I knew she was right. I didn't want to talk. But I needed to. I walked to the front and waited in a small line for my turn.
When I got up there I don't really know what I said. But what I hope I said was that I loved her. She was one of those people that change you. She was easy to be with. No judgement and no approval. She was kind and generous and was the kind of friend that would walk through fire for you.
We were roommates for a few years, both raising kids without husbands. We had movie nights and cooked dinners together. We planned birthday parties and bought furniture. We cried when life was hard and laughed when it wasn't. Oh how we laughed. I laughed more with her than anyone else.

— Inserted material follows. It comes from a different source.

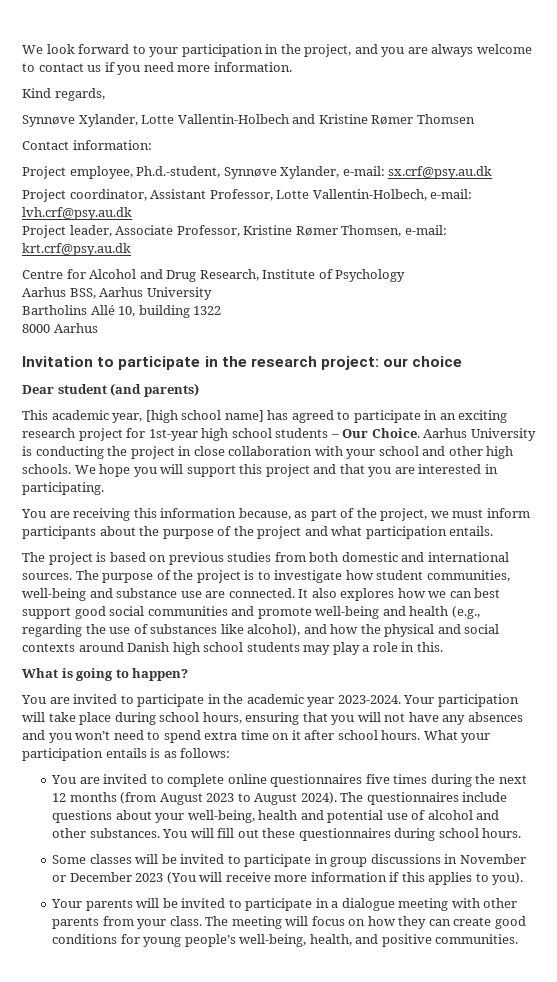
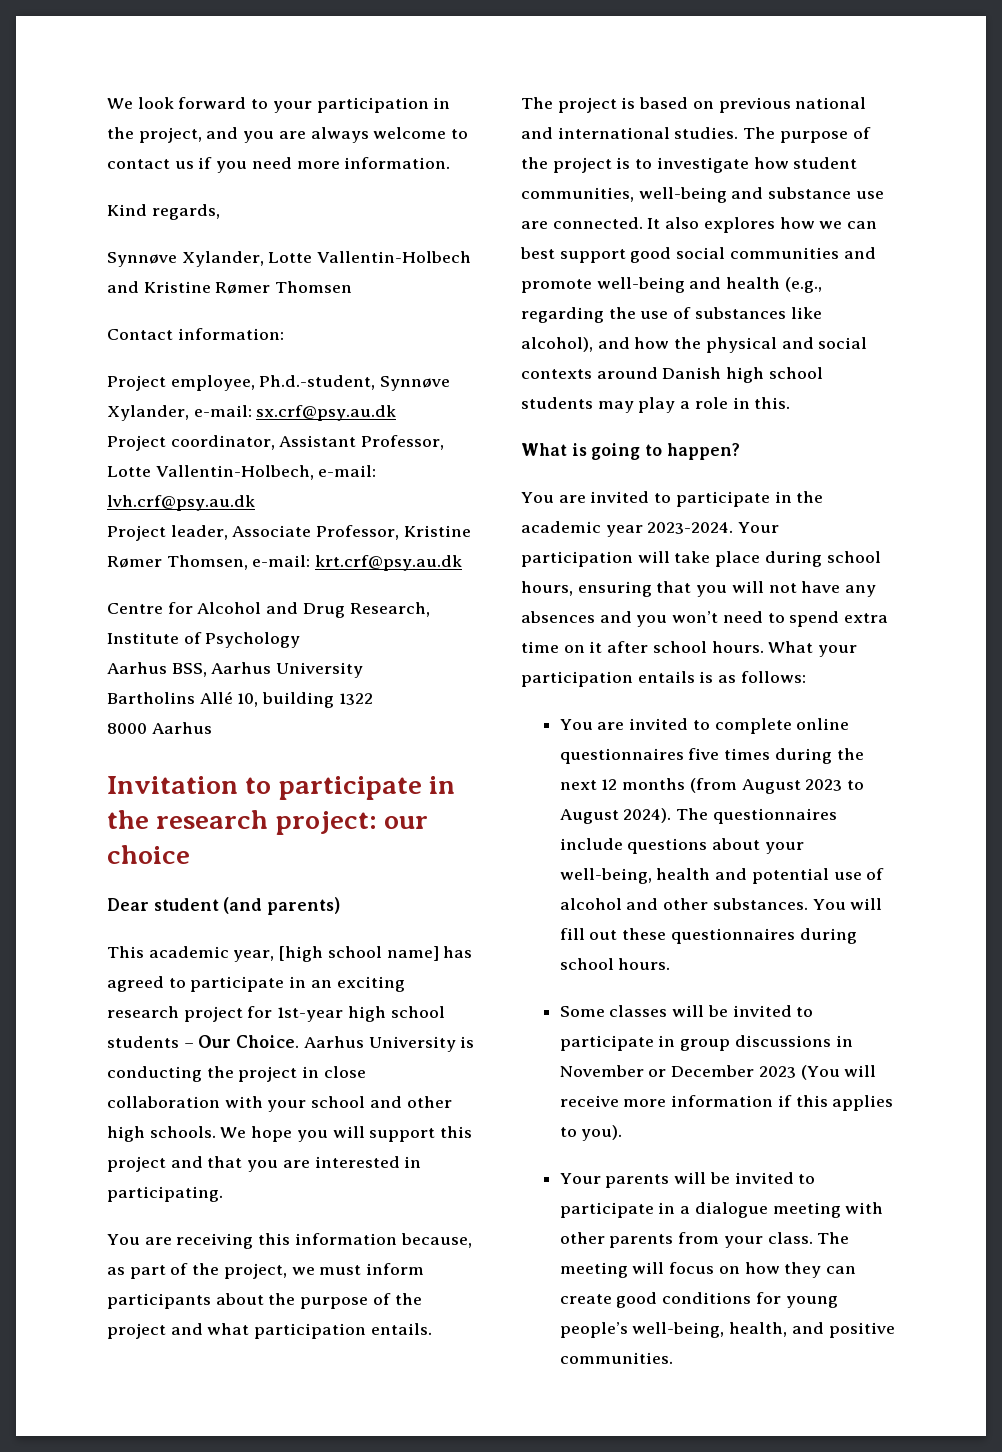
[227,552,398,562] studies from both domestic -> [795,97,867,109] national
[22,573,72,580] sources. -> [674,127,739,139] studies.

She had a loud big great laugh. She was fun, so much fun. She made me feel alive. We shared ballet recitals and football games and glasses of wine and our faith, our regrets, our dreams, our pasts. We went through break ups and dealt with our families. We were both broke and alone but for that time in my life she was all I had. She gave great big hugs even when I didn't want one. She believed in me cause that was just who she was. She saw the good in everything. We started working together and most people assumed we were probably a couple. It was like a marriage.
Did you take out the trash. I was thinking chicken for dinner. We need to talk to the kids about emptying the litter box. I want to see that movie, how about Sunday after church.
This was our world. Everyday we woke up in the same house drove the same roads to the same office and had dinner in the same kitchen.
She was my best friend. She was all I had. She made me stop worrying and laugh. We got into trouble together, made mistakes together, felt lost and felt invincible. She always ended a phone call by saying
"love you" even when I didn't.
Now she was gone. Now it would never be ever again.
The funeral concluded after 2 hours of people that loved her told their stories. This one girl said she had been homeless and had a child with nowhere to go and Felissa took her in. That was my friend. I loved that piece of her, that selfless give all you have cause it's right part. I know now how rare that is. That is special.
We walked outside to the cemetary. As we waited for the hearse to make it's way over I was watching her sister in law with the baby. She was trying to console him. It was something his mom should of been doing. I kept reminding myself that his mom was gone. He would never hear her laugh.
Then this one moment happened that will forever be burned in my mind. The sister in law dropped the baby's blanket and didn't notice. Then they started unloading her casket. Her son was carrying it. And I will never forget the image of this bright blue baby blanket resting on the ground with her older son carrying her casket. None of them should of been there. There shouldn't be baby's blanket at a funeral. Their mom's should pick up their blankets when they fall. She should of been there. She can't be gone.
They released balloons and I touched her casket and said a prayer and then said my good byes and left my friend in Utah. I somehow made it home. I somehow kept going to work and talking to my kids and making dinner and listening to music and pretending that life goes on.
But it never really does. I will always think of her. I thought about her when I was drying the dishes. I bought orange tulips at the grocery store cause I was afraid I would die and look back and regret how many times I said "Not today".
I hope her memory reminds me that life is fast and fleeting and a great friend is worth it.
Cause life does get hard and empty. But she showed me to find the bright spots.
I don't know who said it but I love this quote.
"It is easy to be heavy. It is hard to be light."
That was Felis, she was light. She was light even in her own darkness.
She chose to see the good in everything and did her best to ignore the bad.
I hope I can learn to be more like her.